The Riga Documentary Film Studio was created in Latvia during the first year of Soviet occupation. During the first decades of Soviet rule filmmakers in Latvia were coming mostly from Soviet Russia creating propaganda films to depict the victory of Socialism.

After the death of Stalin in 1953 a more liberal period in Soviet Union's cultural policies followed. Filmmakers started to enjoy greater artistic control at the same time the Soviet State Committee for Cinematography (Goskino) in Moscow provided the money, state censorship body Glavlit and CPSU Department of Culture had the control over releasing the movies.[6]

The first Latvian feature films produced during the era still had to meet the ideological requirements of the Soviet regime: The Story of a Latvian Rifleman (1957) directed by Pavels Armands and Tobago Changes Its Course (1965) directed by Aleksandrs Leimanis were produced.

In 1963 the Riga Film Studio completed the construction of 1890 m2 film studios complex.[7]

In the 1970s Aleksandrs Leimanis and Gunārs Piesis became the most popular directors in Latvia making a series of historical adventure films. Put, vejini ("Blow, Wind") (1973) directed by Piesis is a movie based on a play of Latvian poet Rainis. Naves ena (In the Shadow of Death) (1971) is adopted from a story of Rudolfs Blaumanis. One of the most popular films from the era is Limuzīns Jāņu nakts krāsā ("Limousine the Color of St John's Night") (1981) directed by Jānis Streičs, a light parody on the Soviet system.[6]

Juris Podnieks became a director of documentaries in 1979 and his first film Cradle won an award at the Leipzig DOK Festival. In 1981, his The Brothers Kokar took the first prize at Kiev Youth Festival. In the same year, his film Constellation of Riflemen won honours in the 17th All State Festival in Leningrad and the Latvian Komsomol prize. This film gave Podnieks wide recognition within the Soviet Union.

Podnieks gained international recognition thanks to his movie 'Is It Easy to Be Young?. The film with dialogue in both Latvian and Russian was an exploration of Soviet youth.
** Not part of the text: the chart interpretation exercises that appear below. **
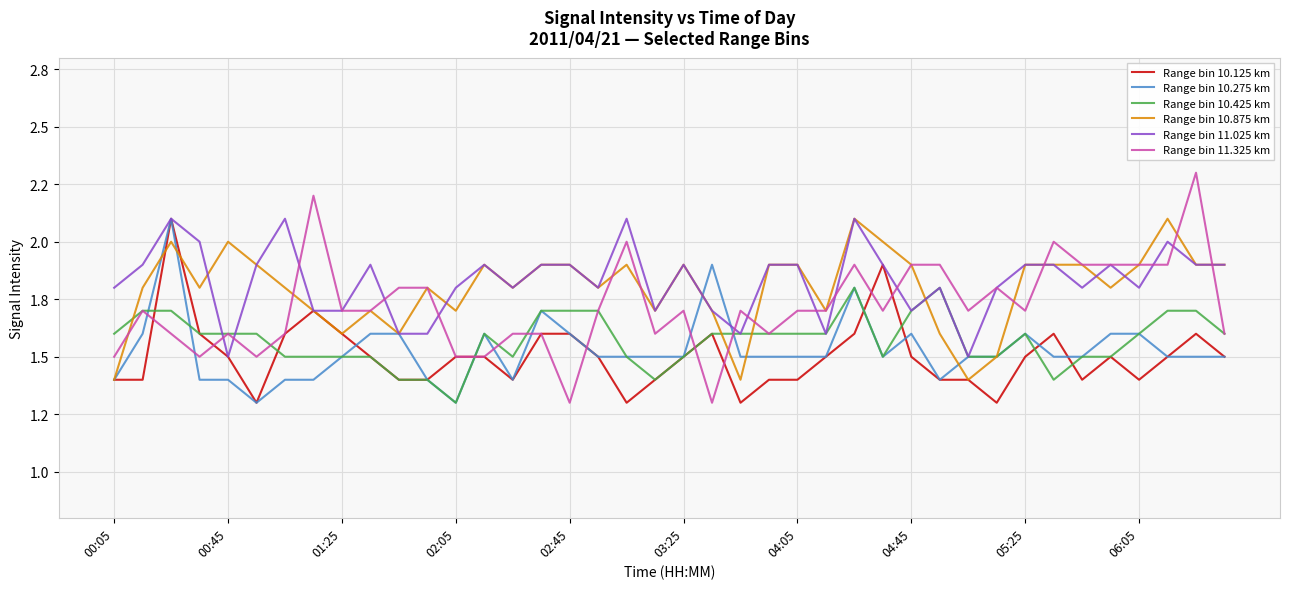

What are all the series names shown in the legend?

Range bin 10.125 km, Range bin 10.275 km, Range bin 10.425 km, Range bin 10.875 km, Range bin 11.025 km, Range bin 11.325 km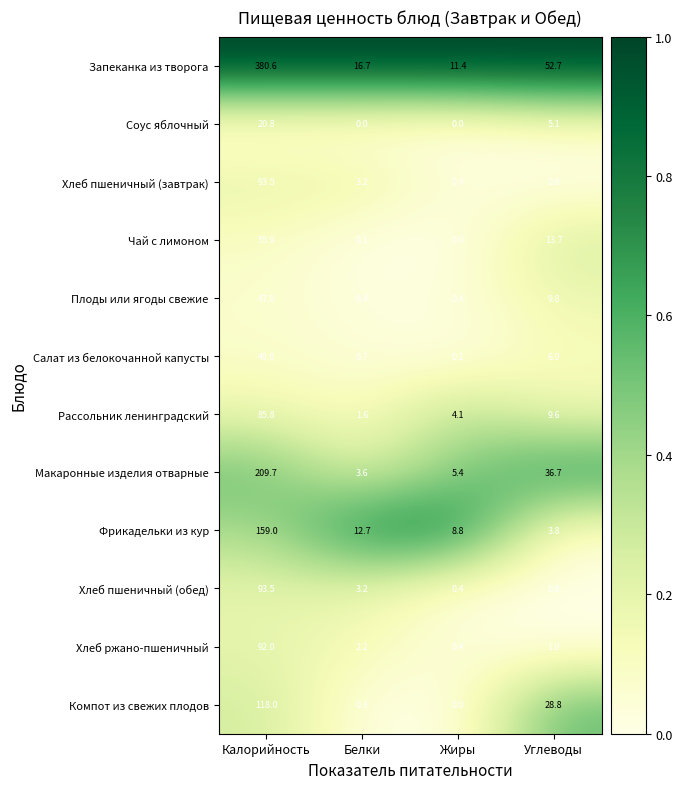

Which series changed the most between Белки and Углеводы?

Запеканка из творога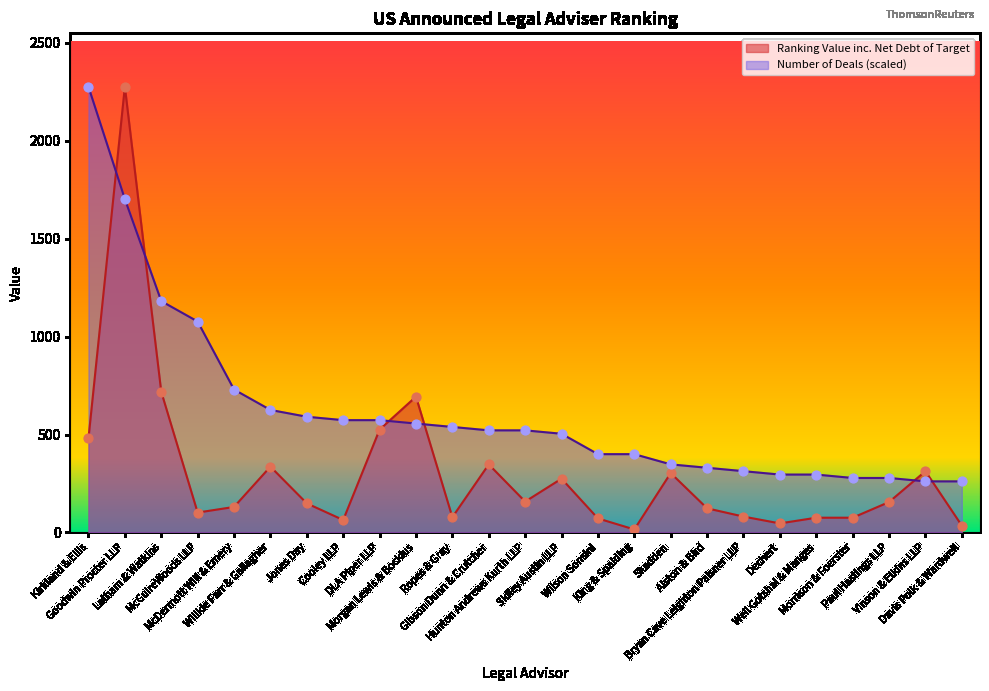

At which category is the sum across all series the highest?

Goodwin Procter LLP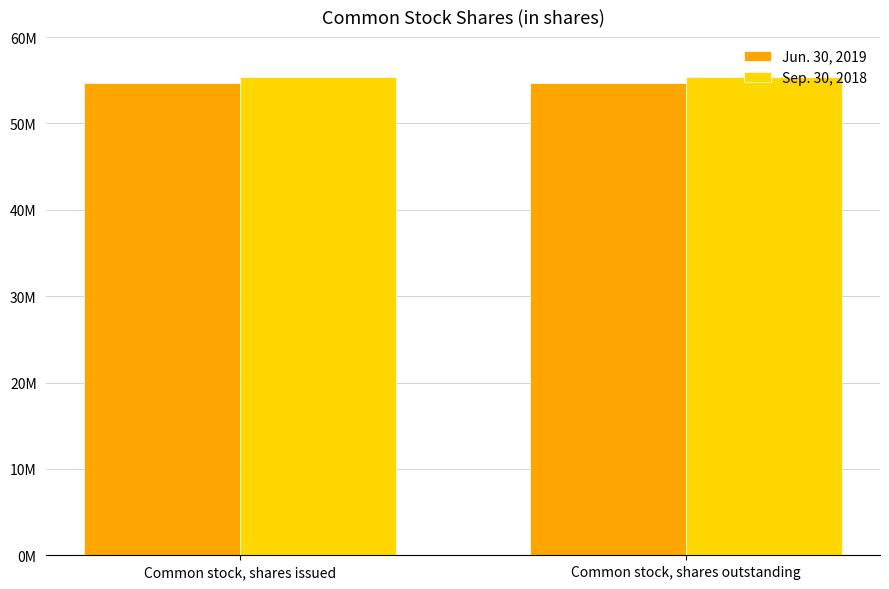

At which label is Sep. 30, 2018 closest to 55349000?

Common stock, shares issued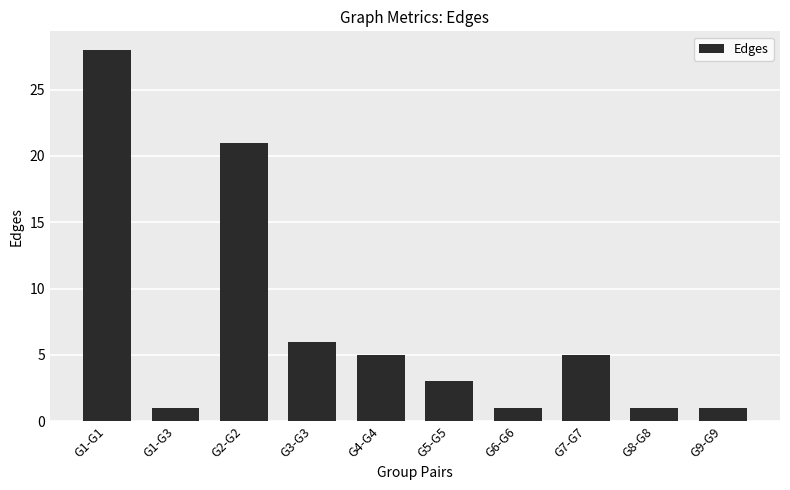

Where is the data nearest to the value 14?

G2-G2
As the Soviet Union collapsed, Podnieks cooperated with British television to give a first-hand insight on events in the Soviet Union. Over three years, Podnieks filmed a five-part documentary titled Hello, do you hear us?. Later, Podnieks filmed movies that focused on the rise of national identity in Latvia, Lithuania and Estonia. His movie Homeland was an account of folk festivals in these countries when national songs which had been banned by the Soviet regime for 50 years, were sung by massed choirs. While filming a follow-up to this movie in January 1991, Podnieks and crew came under sniper fire during the attempted coup by Soviet forces in Riga. Podnieks was beaten up, his cameraman and long-time friend Andris Slapiņš killed and Gvido Zvaigzne, another collaborator and friend of Podnieks, died of injuries later.[10] This material was captured on video and showed as an addition to Homeland, and later as an introduction for the revised version of this film. Four of Podnieks' films received the Lielais Kristaps prize as best documentary of the year.

Other most notable Latvian directors from the era are Aivars Freimanis and Rolands Kalniņš. Latvia's top film actors during the era were Eduards Pāvuls, Lilita Bārziņa, Gunārs Cilinskis and Kārlis Sebris.

Independent Latvia

After Latvia regained independence in 1991, the most successful Latvian filmmakers have been Jānis Streičs receiving Rights of the Child Award (1994) at the Chicago International Children's Film Festival for Cilvēka bērns (1991);[11] Jānis Putniņš the winner of the Best Film and Best Screenplay at the Latvian National Film Festival in 2007 for Vogelfrei (2007);[12] Varis Brasla whose Ziemassvetku jampadracis (1996) has won Children's Film Award at Würzburg International Filmweekend, the Children's Jury Award at the Chicago International Children's Film Festival.;[13] Aivars Freimanis a nominee for International Independent Award at the International Filmfestival Mannheim-Heidelberg;[14] Una Celma Honorable Mention at the Uppsala International Short Film Festival in 2001;[15] Viestur Kairish whose debut feature film Pa celam aizejot (2001) won the Jury Prize at the Raindance Film Festival in 2002.;[16] and Laila Pakalnina, a winner of several film awards, a nominee for the Golden Berlin Bear at the Berlin International Film Festival for Udens (2006).[17]